• _EXERCISE_:
Exactly the lines from the one holding "key(ctrl+z)" through the end of the material below must be printed, nothing more, and the pictures must be dropped.

◇ ◇ ◇ ◇ ◇ ◇ ◇

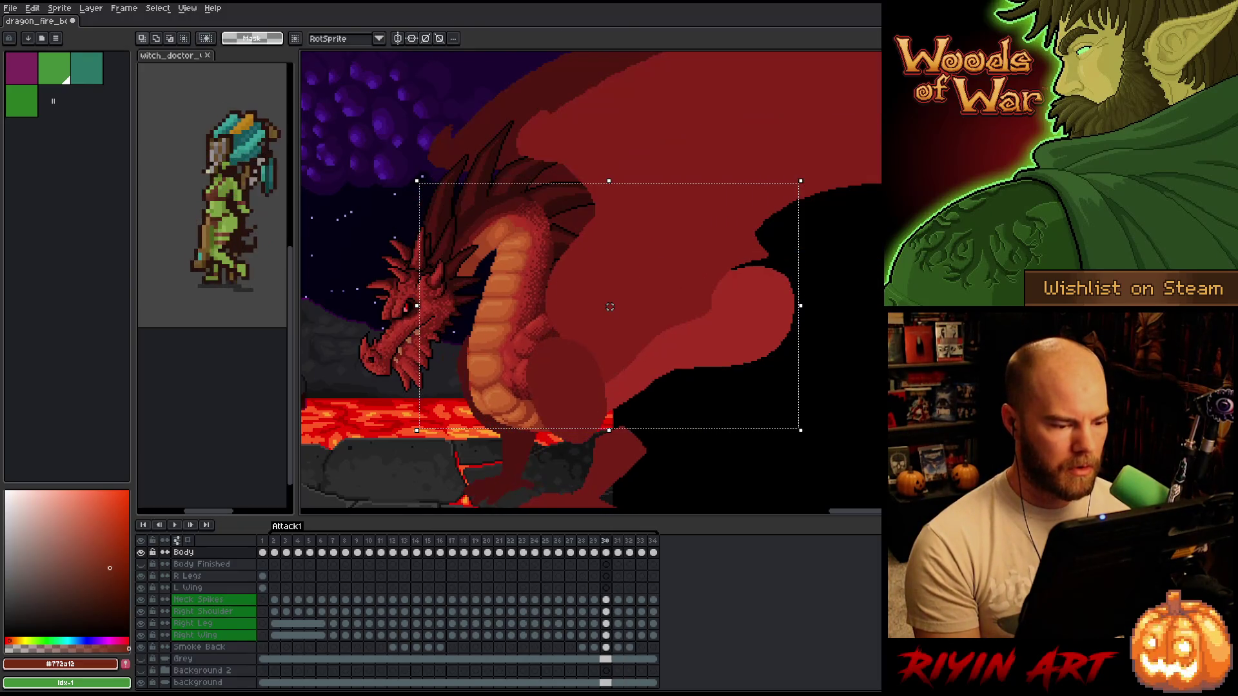
key(comma)
key(comma)
key(period)
key(period)
key(comma)
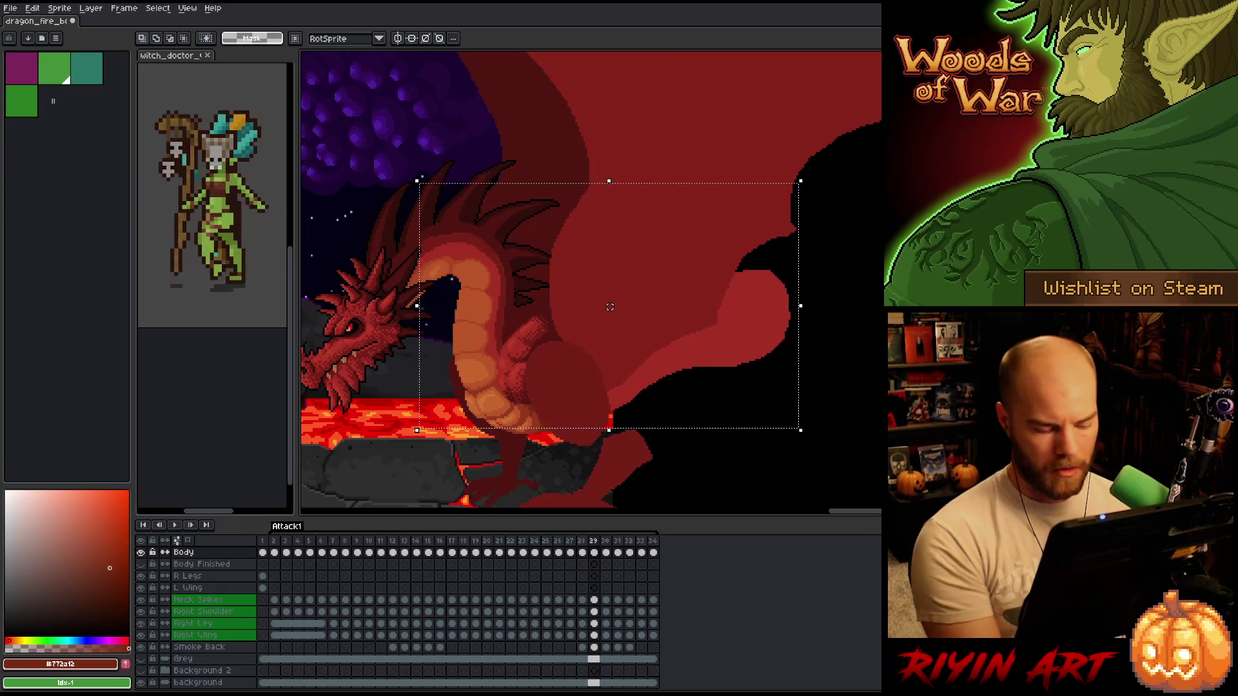
key(ctrl+z)
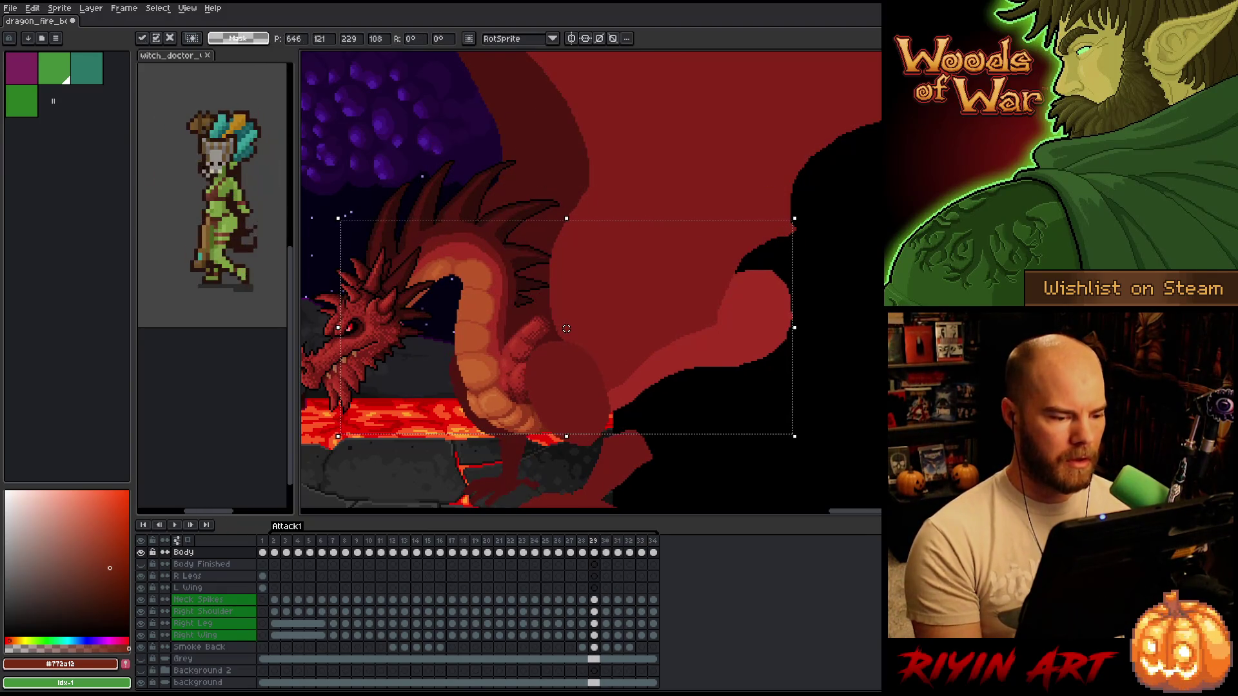
key(comma)
key(period)
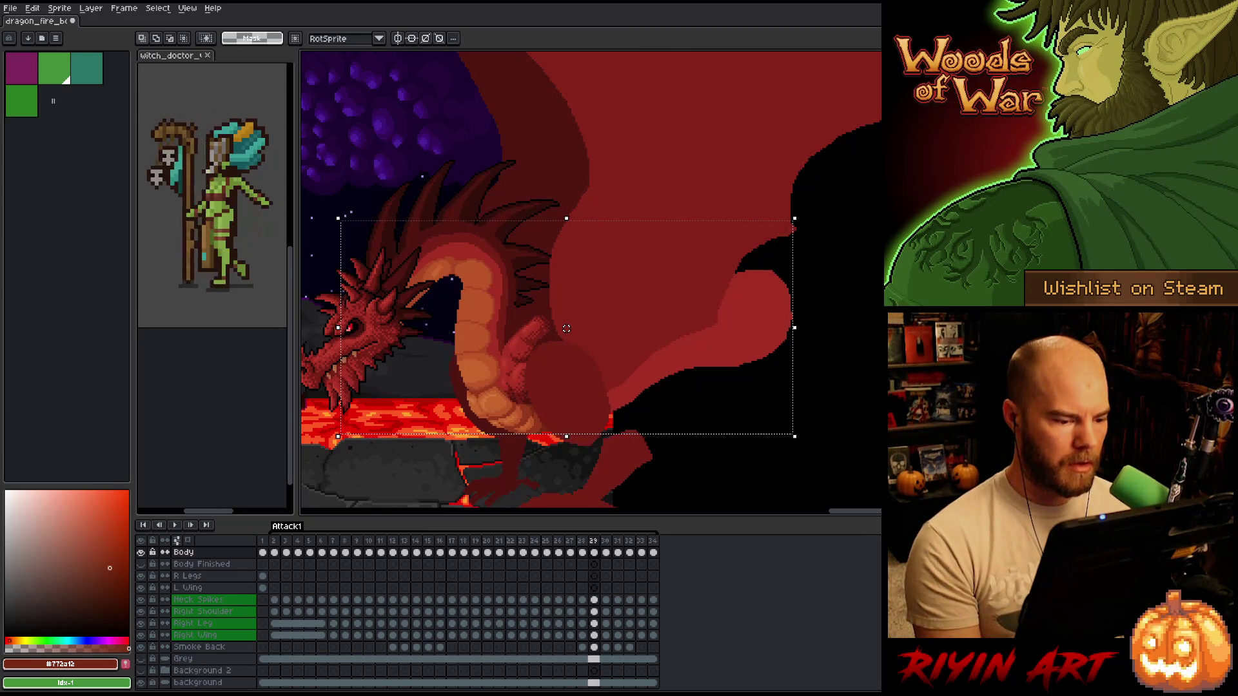
- Review the later attack poses, ending on frame 33
key(period)
key(period)
key(comma)
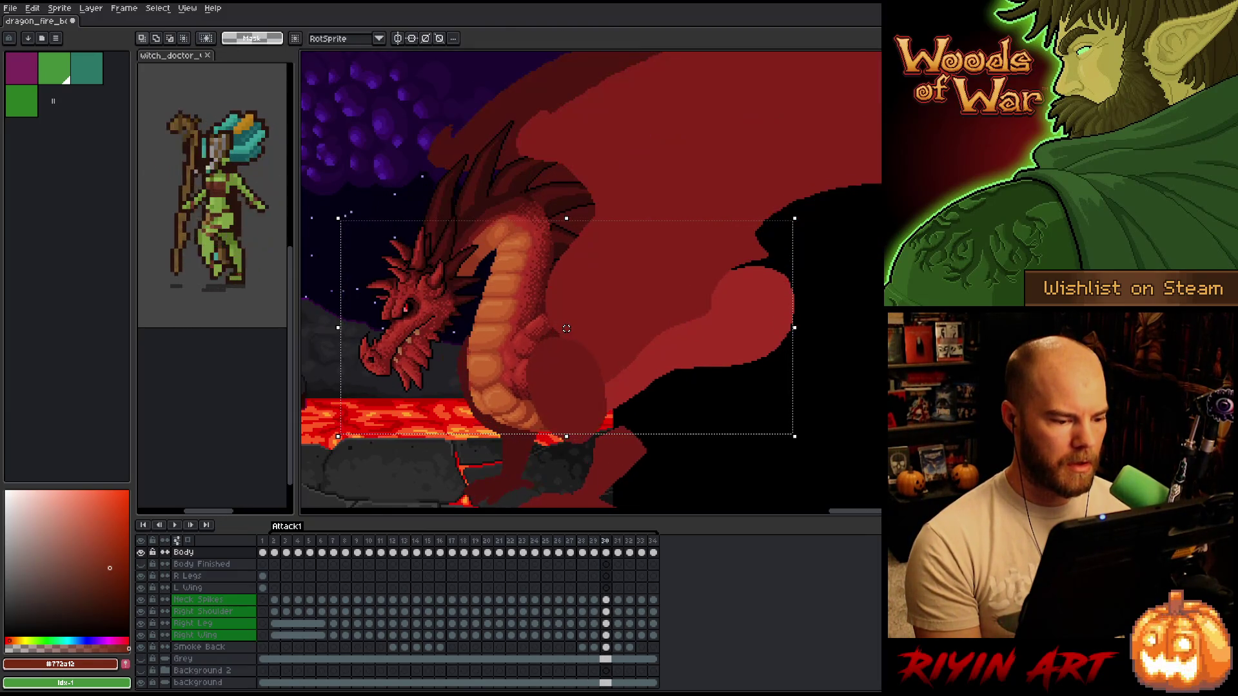
key(period)
key(period)
key(period)
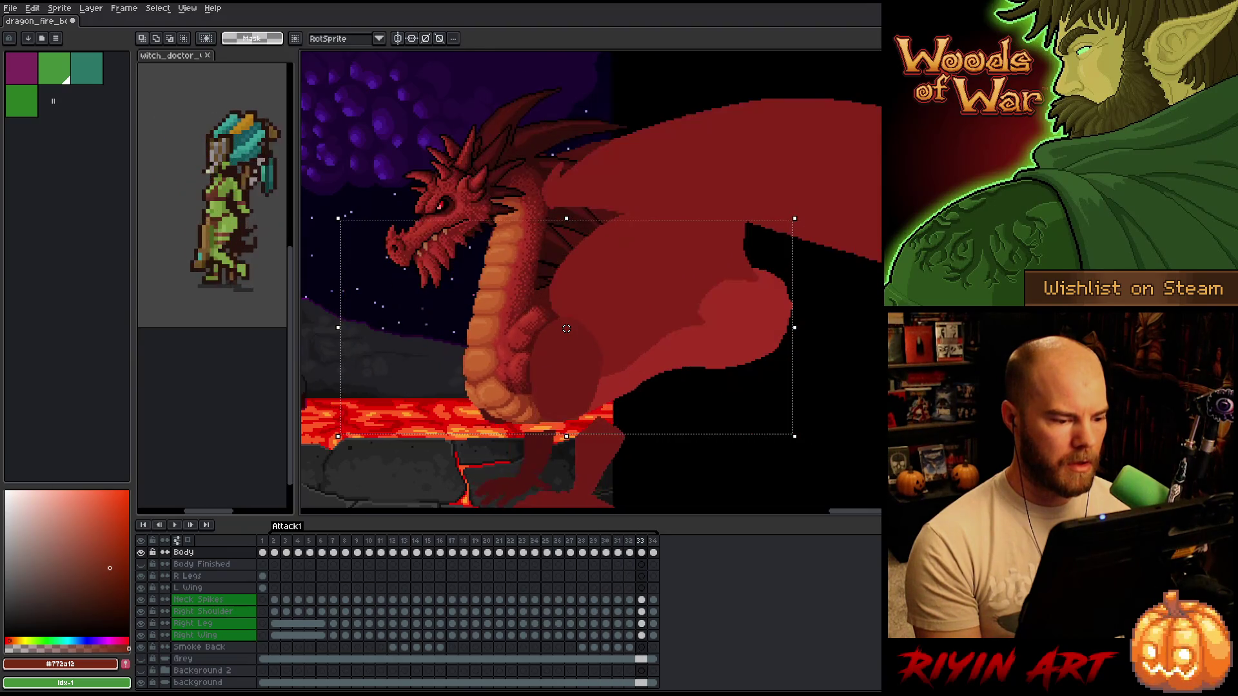
key(Return)
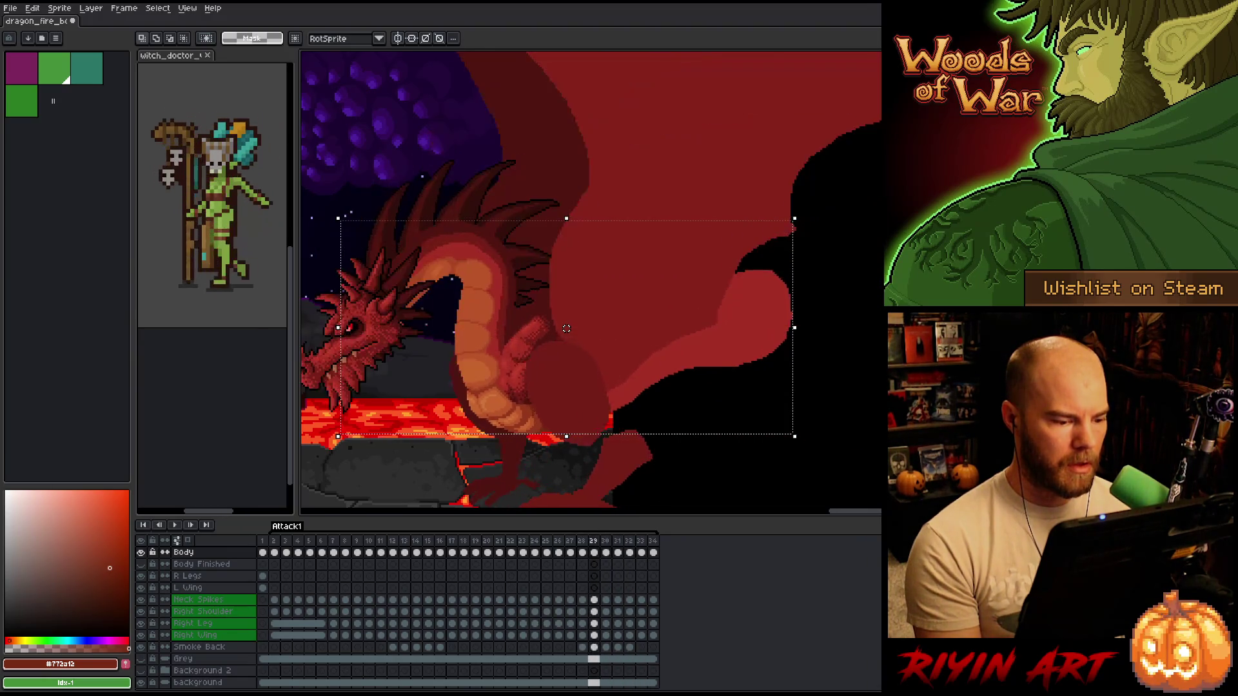
key(Return)
key(Return)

◇ ◇ ◇ ◇ ◇ ◇ ◇

• _YOUR RESPONSE_:
key(ctrl+z)
key(comma)
key(period)
- Review the later attack poses, ending on frame 33
key(period)
key(period)
key(comma)
key(period)
key(period)
key(period)
key(Return)
key(Return)
key(Return)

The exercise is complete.